The six-part Crave and APTN lumi limited series, co-created by Podemski and head writer Hannah Moscovitch, has been sold in the U.S. (PBS), Croatia (HRT), Israel (Hot) and Portugal (RTP), with deals in other territories currently under discussion, according to the distributor.

Little Bird is produced by Rezolution Pictures, which brought the concept to Podemski in 2016 to develop, and Original Pictures, with Fremantle handling global sales. It is co-written by Zoe Hopkins, and directed by Hopkins and Elle-Máijá Tailfeathers.

The series, which premiered in Canada on May 26, has picked up several accolades, including Representation of Race and Ethnicity – Scripted at MIPCOM’s Diversify TV Awards, the audience award at the 2023 Series Mania festival, and Outstanding Directorial Achievement in Dramatic Series for Elle-Máijá Tailfeathers and the directing team of the episode “Love is all Around” at the DGC Awards.

Little Bird centres on an Indigenous woman (played by Darla Contois) who is removed from her childhood home on a Saskatchewan reserve during the Sixties Scoop and adopted into a Montreal Jewish family. The series follows her quest to find her birth family.

The series had one of the top five Canadian scripted series debuts in Crave history for first week streams season average, according to Bell Media, which cited Adobe Analytics as the source. It was the most-watched show on APTN lumi when it premiered in May. “And since its main network premiere this fall, Little Bird has been in APTN’s top three most-watched programs week by week,” says Adam Garnet Jones, APTN’s director of TV content and special events, who lauded the series for its “masterful” storytelling.

The series made its U.S. debut in October, with the L.A. Times calling it a “powerful exploration of the ‘Sixties Scoop’ and Indigenous assimilation.”

Podemski says the production team wanted to take the “concept of a premium show to a very new place with every aspect” of the series. It benefited from the “large chunk” of financing via provincial incentives in Manitoba (where it was shot), the Fremantle advance, and the efforts of all the funding partners, says Todd – all of it adding up to an approximate budget of $21 million. The provincial incentives amounted to more than 25% of the budget, while Fremantle’s advance was a “significant commitment,” according to the producers.

When it came to the action on-screen, the team was just as considerate. There was a 10-day gap between shoots for each episode to ensure cast and crew had time to process the subject matter. These “kinds of stories are very hard to tell, harder to make, and harder to sell,” says Podemski, who is of Indigenous and Jewish descent.

Former Rezolution Pictures exec Christina Fon, who is now with Shaftesbury and is in development on a dramatic comedy for Crave with Podemski and her banner Redcloud Studios, was an executive producer on Little Bird. She says, as a Jewish woman and daughter of Holocaust survivors, it was personally important to be able put a spotlight on “this unknown truth and story” where the Indigenous and Jewish “cultures meet within the frameworks of genocide.”

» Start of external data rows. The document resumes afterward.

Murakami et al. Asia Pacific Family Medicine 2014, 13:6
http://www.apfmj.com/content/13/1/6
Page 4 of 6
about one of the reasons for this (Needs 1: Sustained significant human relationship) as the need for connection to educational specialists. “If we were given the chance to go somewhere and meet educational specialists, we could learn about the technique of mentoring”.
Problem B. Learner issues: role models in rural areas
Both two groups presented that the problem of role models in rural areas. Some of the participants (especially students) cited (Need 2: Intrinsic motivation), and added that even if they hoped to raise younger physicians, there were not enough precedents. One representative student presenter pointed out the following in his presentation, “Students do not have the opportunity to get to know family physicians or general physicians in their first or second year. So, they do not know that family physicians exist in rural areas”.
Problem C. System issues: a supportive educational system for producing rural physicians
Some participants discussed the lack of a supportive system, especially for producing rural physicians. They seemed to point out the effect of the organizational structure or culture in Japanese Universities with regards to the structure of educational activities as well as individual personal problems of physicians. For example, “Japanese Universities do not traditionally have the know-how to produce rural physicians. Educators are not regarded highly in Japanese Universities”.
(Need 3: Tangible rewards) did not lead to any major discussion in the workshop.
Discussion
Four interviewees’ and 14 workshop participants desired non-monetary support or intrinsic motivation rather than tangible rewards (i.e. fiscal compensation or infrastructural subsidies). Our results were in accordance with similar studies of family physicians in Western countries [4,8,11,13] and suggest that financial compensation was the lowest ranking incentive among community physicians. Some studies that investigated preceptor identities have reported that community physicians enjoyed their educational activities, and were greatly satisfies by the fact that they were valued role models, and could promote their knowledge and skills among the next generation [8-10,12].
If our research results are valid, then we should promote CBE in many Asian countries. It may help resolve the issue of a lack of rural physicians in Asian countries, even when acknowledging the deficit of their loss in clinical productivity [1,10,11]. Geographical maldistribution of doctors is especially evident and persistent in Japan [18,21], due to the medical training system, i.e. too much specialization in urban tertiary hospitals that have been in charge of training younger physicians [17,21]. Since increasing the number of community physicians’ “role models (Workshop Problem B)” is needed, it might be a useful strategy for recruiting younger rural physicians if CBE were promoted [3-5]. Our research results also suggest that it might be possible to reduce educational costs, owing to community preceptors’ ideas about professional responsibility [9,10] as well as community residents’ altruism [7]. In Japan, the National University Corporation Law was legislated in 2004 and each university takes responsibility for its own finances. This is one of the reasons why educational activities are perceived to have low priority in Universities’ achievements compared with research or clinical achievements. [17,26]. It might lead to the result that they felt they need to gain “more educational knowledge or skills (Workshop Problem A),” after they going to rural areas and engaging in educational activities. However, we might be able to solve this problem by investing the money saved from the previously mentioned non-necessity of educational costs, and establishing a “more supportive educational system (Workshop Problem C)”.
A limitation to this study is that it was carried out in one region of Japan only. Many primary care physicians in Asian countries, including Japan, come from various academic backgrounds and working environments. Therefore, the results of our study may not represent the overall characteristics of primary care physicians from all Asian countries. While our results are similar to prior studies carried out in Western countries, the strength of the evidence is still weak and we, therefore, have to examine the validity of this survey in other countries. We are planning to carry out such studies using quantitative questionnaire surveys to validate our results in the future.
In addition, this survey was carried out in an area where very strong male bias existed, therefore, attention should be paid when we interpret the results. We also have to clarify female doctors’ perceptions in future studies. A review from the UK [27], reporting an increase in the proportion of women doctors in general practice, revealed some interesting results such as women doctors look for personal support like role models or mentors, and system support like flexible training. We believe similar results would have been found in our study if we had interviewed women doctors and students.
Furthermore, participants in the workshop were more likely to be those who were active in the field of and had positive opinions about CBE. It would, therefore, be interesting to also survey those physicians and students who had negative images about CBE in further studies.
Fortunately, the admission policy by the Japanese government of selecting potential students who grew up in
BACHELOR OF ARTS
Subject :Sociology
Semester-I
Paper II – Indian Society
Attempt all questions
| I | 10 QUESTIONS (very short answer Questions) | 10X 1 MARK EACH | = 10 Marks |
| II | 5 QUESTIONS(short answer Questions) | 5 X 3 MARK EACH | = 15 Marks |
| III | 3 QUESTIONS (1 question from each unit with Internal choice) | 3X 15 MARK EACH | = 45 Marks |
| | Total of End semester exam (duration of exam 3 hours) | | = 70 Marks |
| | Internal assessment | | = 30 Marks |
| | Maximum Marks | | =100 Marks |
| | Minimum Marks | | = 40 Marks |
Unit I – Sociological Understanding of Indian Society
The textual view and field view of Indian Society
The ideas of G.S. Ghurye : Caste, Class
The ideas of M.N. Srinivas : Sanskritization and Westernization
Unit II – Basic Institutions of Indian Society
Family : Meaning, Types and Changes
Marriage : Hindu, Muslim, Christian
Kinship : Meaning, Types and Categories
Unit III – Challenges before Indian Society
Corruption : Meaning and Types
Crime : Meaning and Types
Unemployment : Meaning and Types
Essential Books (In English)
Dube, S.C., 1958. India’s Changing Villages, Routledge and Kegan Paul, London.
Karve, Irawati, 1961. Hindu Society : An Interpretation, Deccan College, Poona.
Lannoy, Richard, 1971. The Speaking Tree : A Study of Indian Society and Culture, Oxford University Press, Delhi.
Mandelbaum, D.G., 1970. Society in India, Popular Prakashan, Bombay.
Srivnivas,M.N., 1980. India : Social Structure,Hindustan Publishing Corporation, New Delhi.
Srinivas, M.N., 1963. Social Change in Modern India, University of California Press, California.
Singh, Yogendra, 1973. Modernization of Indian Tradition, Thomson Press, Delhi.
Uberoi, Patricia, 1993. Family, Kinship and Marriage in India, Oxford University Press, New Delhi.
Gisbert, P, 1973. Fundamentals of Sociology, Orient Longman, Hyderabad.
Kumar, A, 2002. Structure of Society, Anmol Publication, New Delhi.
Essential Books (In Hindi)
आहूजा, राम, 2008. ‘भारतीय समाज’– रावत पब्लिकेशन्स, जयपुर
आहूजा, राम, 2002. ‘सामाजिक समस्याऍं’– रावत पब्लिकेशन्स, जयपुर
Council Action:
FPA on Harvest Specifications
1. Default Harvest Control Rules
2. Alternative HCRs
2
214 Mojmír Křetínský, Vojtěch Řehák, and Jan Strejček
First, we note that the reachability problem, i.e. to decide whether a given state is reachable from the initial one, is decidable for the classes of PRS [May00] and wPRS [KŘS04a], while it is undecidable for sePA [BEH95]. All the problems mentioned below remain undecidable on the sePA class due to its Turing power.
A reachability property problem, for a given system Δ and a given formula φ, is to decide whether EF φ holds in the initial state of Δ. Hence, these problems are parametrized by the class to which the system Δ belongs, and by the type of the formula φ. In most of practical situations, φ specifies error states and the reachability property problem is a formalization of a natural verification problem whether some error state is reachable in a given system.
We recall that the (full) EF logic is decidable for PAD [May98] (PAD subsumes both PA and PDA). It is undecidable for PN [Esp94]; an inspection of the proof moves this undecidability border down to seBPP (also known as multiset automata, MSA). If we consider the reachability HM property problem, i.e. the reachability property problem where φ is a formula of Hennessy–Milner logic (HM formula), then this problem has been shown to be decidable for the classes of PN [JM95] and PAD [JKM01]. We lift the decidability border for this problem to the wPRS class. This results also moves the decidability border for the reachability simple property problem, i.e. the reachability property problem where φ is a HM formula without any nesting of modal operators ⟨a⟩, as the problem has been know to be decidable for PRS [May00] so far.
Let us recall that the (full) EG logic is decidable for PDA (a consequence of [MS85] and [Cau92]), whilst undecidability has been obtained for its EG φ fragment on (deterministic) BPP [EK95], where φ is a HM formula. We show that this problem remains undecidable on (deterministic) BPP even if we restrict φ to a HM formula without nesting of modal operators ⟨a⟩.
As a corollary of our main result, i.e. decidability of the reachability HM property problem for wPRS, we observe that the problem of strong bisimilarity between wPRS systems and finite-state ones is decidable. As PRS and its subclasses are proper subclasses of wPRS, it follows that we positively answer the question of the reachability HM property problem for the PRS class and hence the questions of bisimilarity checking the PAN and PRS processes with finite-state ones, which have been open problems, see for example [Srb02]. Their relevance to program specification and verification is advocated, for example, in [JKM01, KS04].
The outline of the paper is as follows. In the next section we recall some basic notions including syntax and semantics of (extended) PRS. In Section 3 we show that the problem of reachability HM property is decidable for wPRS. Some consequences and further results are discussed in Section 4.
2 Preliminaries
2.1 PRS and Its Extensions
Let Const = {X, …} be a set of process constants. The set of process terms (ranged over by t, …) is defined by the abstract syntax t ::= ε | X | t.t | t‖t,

Rezolutions Pictures also produced a companion documentary, Coming Home, directed by Cree/Ojibway filmmaker Erica Daniels, that dives deeper into the history of the Sixties Scoop, and the impact of the child welfare system on the series’ Indigenous creatives, crew and Sixties Scoop advisors. The doc was released day and date with the series finale on June 30.

“It was important to be able to go back to the community with your head held high because you were able to tell that story in the right way,” says Rezolution Pictures’ Ernest Webb, who also served as an executive producer on the show. The series has also opened conversations around the Sixties Scoop, which Podemski says was the intent.